Defense says doctor tainted colleagues
March 22, 2012 - 1:00 am
For Pulmonary Associates, a team of 14 lung specialists with six locations in Las Vegas, getting dragged into an undercover FBI investigation of a medical equipment supplier wasn't part of the business plan.
But the medical group and its founder and president, Dr. Paul Stewart, have come under what defense lawyers say is an undeserved cloud of suspicion as more light is shed on the undercover activities of one of the group's doctors, Robert Lampert.
Last week, lawyers for Anil Mathur, the medical equipment supplier indicted in the investigation, broke Lampert's FBI cover in court papers seeking to dismiss the case.
Mathur is charged with providing $26,150 in kickbacks to Lampert to obtain Medicare business. Mathur sold oxygen supplies.
In new court papers filed late Tuesday, Mathur's defense team suggested that Lampert unsuccessfully tried to implicate "nearly every physician," including Stewart, at Pulmonary Associates during the two-year undercover investigation of Mathur.
No one other than Mathur, who denies wrongdoing, has been charged .
Lampert's claim that Stewart, "a highly respected physician," could be bribed is "patently outrageous and potentially defamatory," the defense lawyers wrote.
The latest revelations, based on FBI reports turned over to the defense, raise "troubling questions" about whether the government "allowed itself to be manipulated" by Lampert, the lawyers argued.
In one FBI excerpt from December 2008, Lampert is quoted as telling agents that he believes Stewart "may take money" from Mathur's company, United Medical Supplies (UMS). Lampert indicated that another member of the medical practice, Dr. Suresh Khilnani, would not take money but might accept gifts. And Lampert told the FBI that Mathur was "friendly" with two other physicians at the practice.
In their latest motion, the defense lawyers also alleged that Lampert tried to steer Mathur into bribing another colleague, Dr. James Christensen, but that Mathur declined to do it.
Attorneys Jacob Hafter, Paul Padda, Ruth Cohen and Robert Draskovich said Lampert's claims appear to be "false and devoid of any factual support." The Nevada U.S. attorney's office has an obligation to issue a news release rejecting his "slanderous remarks" to the FBI, they wrote.
U.S. Attorney Daniel Bogden declined to comment, saying his office is prohibited from publicly discussing a pending case in federal court. Prosecutors will get a chance to respond in writing to the defense lawyers.
Neither Lampert nor Stewart returned phone calls.
But Harold Gewerter, a lawyer for Pulmonary Associates, said Stewart and the other doctors at the medical practice did nothing wrong and have no knowledge of the undercover investigation.
"Nobody else from Pulmonary Associates was offered any money or took any money from Mr. Mathur," Gewerter said. "These are a bunch of honest, hardworking and excellent doctors."
The defense lawyers in their court papers are seeking a dismissal of the case against Mathur, alleging Lampert may have destroyed a key piece of evidence favorable to the medical supplier's defense.

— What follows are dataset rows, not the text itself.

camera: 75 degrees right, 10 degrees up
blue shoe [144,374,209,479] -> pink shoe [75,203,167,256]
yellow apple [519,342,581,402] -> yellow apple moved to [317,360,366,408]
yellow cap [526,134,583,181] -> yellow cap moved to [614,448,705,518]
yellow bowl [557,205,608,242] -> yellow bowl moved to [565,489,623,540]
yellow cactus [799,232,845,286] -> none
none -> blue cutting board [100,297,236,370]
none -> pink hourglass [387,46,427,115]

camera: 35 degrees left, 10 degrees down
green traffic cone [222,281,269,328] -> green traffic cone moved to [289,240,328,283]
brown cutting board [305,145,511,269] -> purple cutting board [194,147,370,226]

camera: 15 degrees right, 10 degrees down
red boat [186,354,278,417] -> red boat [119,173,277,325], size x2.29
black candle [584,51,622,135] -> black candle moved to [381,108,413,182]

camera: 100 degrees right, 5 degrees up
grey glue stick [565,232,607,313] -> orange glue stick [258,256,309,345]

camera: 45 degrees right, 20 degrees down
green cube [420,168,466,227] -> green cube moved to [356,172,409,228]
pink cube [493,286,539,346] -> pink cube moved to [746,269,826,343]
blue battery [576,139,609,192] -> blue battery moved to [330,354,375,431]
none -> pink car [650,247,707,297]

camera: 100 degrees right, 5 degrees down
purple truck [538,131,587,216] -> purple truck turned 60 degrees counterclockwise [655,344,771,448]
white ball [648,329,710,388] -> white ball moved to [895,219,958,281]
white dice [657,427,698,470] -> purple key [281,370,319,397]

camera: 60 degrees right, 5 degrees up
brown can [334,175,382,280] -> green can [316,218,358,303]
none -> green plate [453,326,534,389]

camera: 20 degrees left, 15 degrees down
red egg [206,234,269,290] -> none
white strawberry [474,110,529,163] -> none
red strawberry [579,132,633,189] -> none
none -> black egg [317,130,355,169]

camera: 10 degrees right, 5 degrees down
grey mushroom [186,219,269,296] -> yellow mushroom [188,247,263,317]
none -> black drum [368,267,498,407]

Last week, in a separate dismissal motion, the lawyers accused prosecutors of broadly interpreting the federal anti-kickback law to bring a case against Mathur that will have a chilling effect on the entire health care profession.
"Sadly, what the government is now selectively choosing to characterize as 'inducement' was in fact little more than a business relationship in which, at least in Mr. Mathur's mind, Dr. Lampert would simply promote and speak favorably to others about UMS in the hopes that those individuals might refer patients to UMS," the lawyers wrote.
"Asking another person to promote one's business to others, and possibly offering remuneration for doing so, cannot be a crime under the anti-kickback statute. If it were, the FBI would be storming the marketing department of every pharmaceutical and orthopedic supply company."
Federal prosecutors have told defense lawyers that Lampert wore a wire for the FBI in the Mathur investigation from February 2009 until January 2011. Lampert secretly began recording Mathur after Mathur gave the doctor $5,000 in cash in December 2008 to steer business to United Medical Supplies, prosecutors alleged.
Mathur faces nine counts of "offering and paying remuneration" under the anti-kickback statute. He is charged with making nine payments, varying from $1,500 to $5,150, to Lampert during the two-year period.